Plante v. Wylie, Mass. Ct. App. Docket No. 03-P-1122 (March 11, 2005).

Wednesday, March 09, 2005

Some Interesting Recent Massachusetts Decisions . . .

Buduo Contractors Corp. v. Ventura, 2005 Mass. Super LEXIS 10 (Feb. 4, 2005): The court grants summary judgment on the basis of res judicata/claim preclusion, based on the denial of a motion to amend the complaint in a prior action, because the court reached the merits in denying the motion to amend.

Williams v. Massachusetts Mut. Life Ins. Co., 2005 U.S. Dist. LEXIS 1555 (D. Mass.

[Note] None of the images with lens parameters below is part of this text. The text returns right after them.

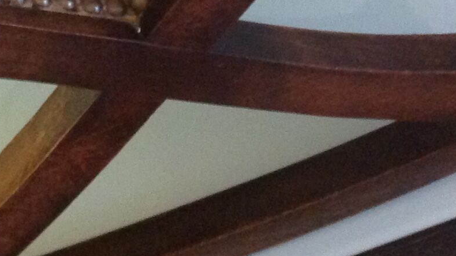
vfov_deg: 9.3
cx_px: -82
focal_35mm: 125
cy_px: -176
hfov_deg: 16.5
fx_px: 1511
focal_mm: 4.28
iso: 400
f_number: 2.4
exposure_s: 1/15
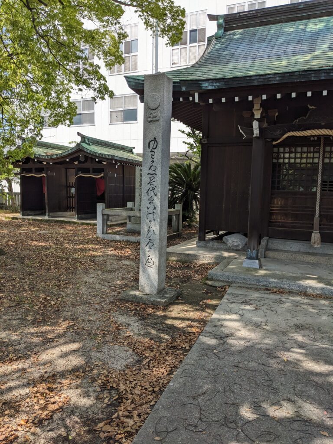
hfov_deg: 51.4
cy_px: 222
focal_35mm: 27
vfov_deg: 65.3
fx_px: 346
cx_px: 166
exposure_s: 1/1304
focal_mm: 4.38
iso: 47
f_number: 1.73
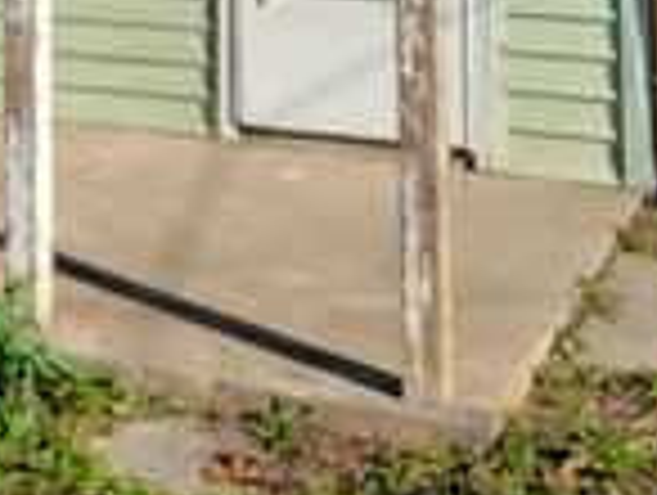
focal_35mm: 89
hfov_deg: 21.4
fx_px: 1692
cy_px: -272
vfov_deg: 15.3
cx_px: 50
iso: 40
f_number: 1.8
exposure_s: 1/1785
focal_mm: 5.4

Feb. 2, 2005): The court denies a motion to compel discovery, in which the plaintiff sought to have the defendant companies' hard drives searched for e-mail. The Court found that the plaintiff had offered no evidence, only speculation, to support his claim that the defendants had failed to produce all responsive documents -- "the inquiring party must present at least some reliable information that the opposing party's representations are misleading or substantively inaccurate."

BPR Group Limited Partnership v. Bendetson, 2005 Mass. Super. LEXIS 1 (Jan. 3, 2005). The court grants defendants' motions for summary judgment, and declines to dissolve joint ventures where to do so would contravene the joint venture agreements.

Gabriel v. Preble, 396 F.3d 10 (1st Cir. 2005). Diversity jurisdiction destroyed in derivative action, where corporation was a necessary party, and was hostile to the plaintiff, such that it should be aligned with the defendants for diversity analysis.

Lordi v. Lordi, 443 Mass. 1006 (2005). The court grants a petition to reform a trust, but "caution[s] litigations and attorneys . . . that cases such as this should not be brought lightly. . . . Wher a record contains insufficient proof, parties should expect their request for reformation to be denied."